ChrisL- Huh? Where do government policy makers come from? The ivory towers of academia, right? So, those from ivory towers that work for Congress or the White House are somehow better than those that stayed in academia? Why? Because they get to spend more money? Because they're indebted to lobbyists and campaign contributors. Give me a break. This isn't the first scientific study to question the federal plug-in tax credit, and there were experts arguing this point to Congress during inception and since. Likewise, there have been multiple studies over the last few years, in Europe as well as the US, that have questioned the science, or lack thereof, behind this tax credit.
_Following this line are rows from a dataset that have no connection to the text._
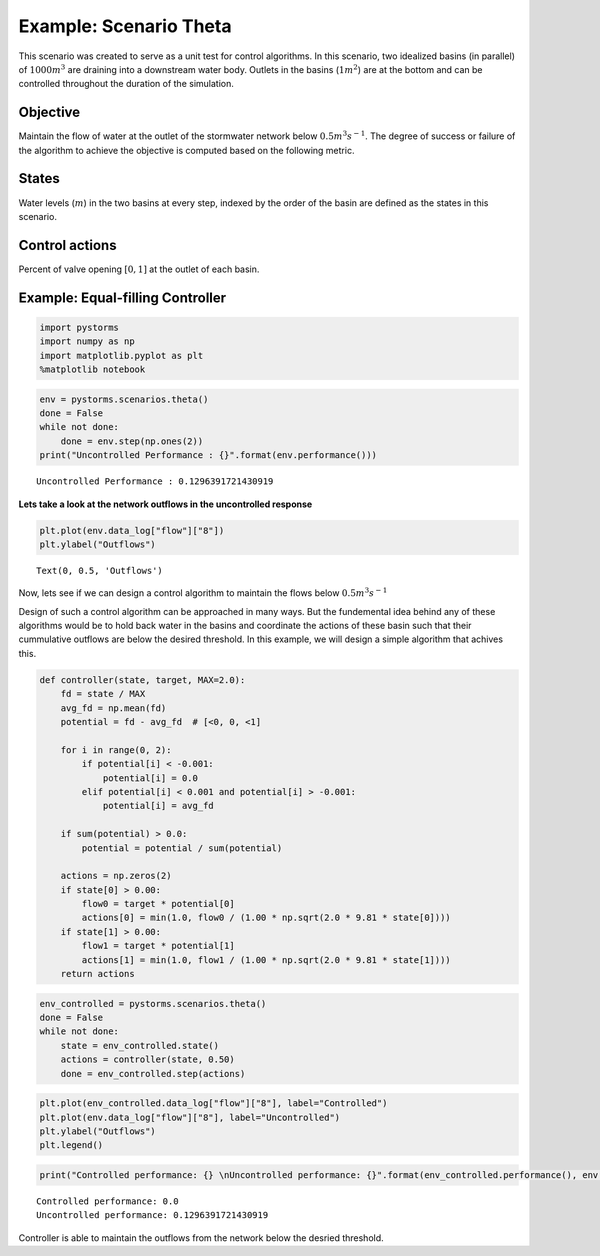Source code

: Example: Scenario Theta
=======================

This scenario was created to serve as a unit test for control algorithms.
In this scenario, two idealized basins (in parallel) of :math:`1000m^3` are draining into a downstream water body. 
Outlets in the basins (:math:`1m^2`) are at the bottom and can be controlled throughout the duration of the simulation.

.. image:: ./figures/theta.png
  :width: 400
  :align: center

Objective
---------

Maintain the flow of water at the outlet of the stormwater network below :math:`0.5 m^3s^{-1}`.
The degree of success or failure of the algorithm to achieve the objective is computed based on the following metric.

States
------

Water levels (:math:`m`) in the two basins at every step, indexed by the order of the basin are
defined as the states in this scenario.

Control actions
---------------

Percent of valve opening :math:`[0,1]` at the outlet of each basin.

Example: Equal-filling Controller
---------------------------------
.. code:: ipython3

    import pystorms
    import numpy as np
    import matplotlib.pyplot as plt
    %matplotlib notebook

.. code:: ipython3

    env = pystorms.scenarios.theta()
    done = False
    while not done:
        done = env.step(np.ones(2))
    print("Uncontrolled Performance : {}".format(env.performance()))

.. parsed-literal::

    Uncontrolled Performance : 0.1296391721430919

**Lets take a look at the network outflows in the uncontrolled
response**

.. code:: ipython3

    plt.plot(env.data_log["flow"]["8"])
    plt.ylabel("Outflows")

.. parsed-literal::

    Text(0, 0.5, 'Outflows')

.. image:: figures/theta_uncontrolled.png

Now, lets see if we can design a control algorithm to maintain the
flows below :math:`0.5 m^3s^{-1}`

Design of such a control algorithm can be approached in many ways. But
the fundemental idea behind any of these algorithms would be to hold
back water in the basins and coordinate the actions of these basin such
that their cummulative outflows are below the desired threshold. In this
example, we will design a simple algorithm that achives this.

.. code:: ipython3

    def controller(state, target, MAX=2.0):
        fd = state / MAX
        avg_fd = np.mean(fd)
        potential = fd - avg_fd  # [<0, 0, <1]
    
        for i in range(0, 2):
            if potential[i] < -0.001:
                potential[i] = 0.0
            elif potential[i] < 0.001 and potential[i] > -0.001:
                potential[i] = avg_fd
    
        if sum(potential) > 0.0:
            potential = potential / sum(potential)
    
        actions = np.zeros(2)
        if state[0] > 0.00:
            flow0 = target * potential[0]
            actions[0] = min(1.0, flow0 / (1.00 * np.sqrt(2.0 * 9.81 * state[0])))
        if state[1] > 0.00:
            flow1 = target * potential[1]
            actions[1] = min(1.0, flow1 / (1.00 * np.sqrt(2.0 * 9.81 * state[1])))
        return actions

.. code:: ipython3

    env_controlled = pystorms.scenarios.theta()
    done = False 
    while not done:
        state = env_controlled.state()
        actions = controller(state, 0.50)
        done = env_controlled.step(actions)

.. code:: ipython3

    plt.plot(env_controlled.data_log["flow"]["8"], label="Controlled")
    plt.plot(env.data_log["flow"]["8"], label="Uncontrolled")
    plt.ylabel("Outflows")
    plt.legend()

.. image:: figures/theta_controlled.png

.. code:: ipython3

    print("Controlled performance: {} \nUncontrolled performance: {}".format(env_controlled.performance(), env.performance()))

.. parsed-literal::

    Controlled performance: 0.0 
    Uncontrolled performance: 0.1296391721430919

Controller is able to maintain the outflows from the network below the desried threshold.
But, hey, the ivory tower policy makers of the government have a proven track record of cost-effective policies don't they? No politics, no pork, no $16 coffee or $200 hammers are every a result of public policy, never.
I think Toyota picked almost exactly the perfect EV range. According to the latest IBM transportation study, the average 1 way commute is about 12 miles. So shouldn't plug-in architecture be built around this reality to start? Besides, workplaces can better amortize plug-in/smart grid investments. Likewise, according to a recent Cost of Ownership study cited here on GCC, the ideal EV range for plug-in cost-effectiveness through 2030 will probably be about 17 miles, and cost-effectiveness will be the key driver of plug-in adoption, not EV range. That puts Toyota in the sweet spot. Ultimately, mainstreaming requires cost-effectiveness, ease of refueling, and reliability. It seems to me the Prius plug-in nailed those 3 requirements much better than any other automaker thus far.
I agree in part Reel$$, but this study also shows that those incentives should be spent wisely. While Harvey can argue that plug-in technologies will develop faster than predicted, that's a big assumption to make. There are many lithium researchers that disagree, including several that have spent the last 30 years developing lithium battery technologies. Nevertheless, today, Japan is 14 percent hybrid, the US isn't even 3 percent. We can do better right now. Waiting for plug-ins doesn't make economic sense, and the plethora of studies claiming this is becoming overwhelming. Sometimes you have to walk before you run, and it's obvious that bridge solutions need to be a bigger focus right now. Certainly, surprises are possible, but we shouldn't bet the farm when there is still so much low hanging fruit available right now, particularly when you consider the legacy effect's impact on foreign oil dependence.
I think that's overly presumptive, Harvey. Without doubt we should embrace solar and wind, but such a plan seems shortsighted to me if that's the only goal. The legacy effect of the billion+ vehicles already on the world's roads, for instance, aren't easily overcome by solar and wind, and its going to take decades to build out massive plug-in fleets, during which time another billion cars could be added to the world's fleet based on current consumption patterns. And it takes decades to replace those old fleets. Liquid fuel solutions -- not oil-based -- have a role to play, and this research doesn't suggest that is a problem. It merely asks for honesty, objectivity and transparency so that our solutions are actually improvements. If not, then we move on or figure out ways of mitigating the problems.
Yeah, this is scary. "Estimated CO2 storage capacity of up to 3.5 trillion short tons." Why waste the money, especially on a project related to fricken corn ethanol? Keep the CO2 investments focused on fuel uses. Illinois, ethanol, 260 jobs from the American Recovery and Reinvestment Act. This is bad politics. Not as bad as the Bush era, but still bad.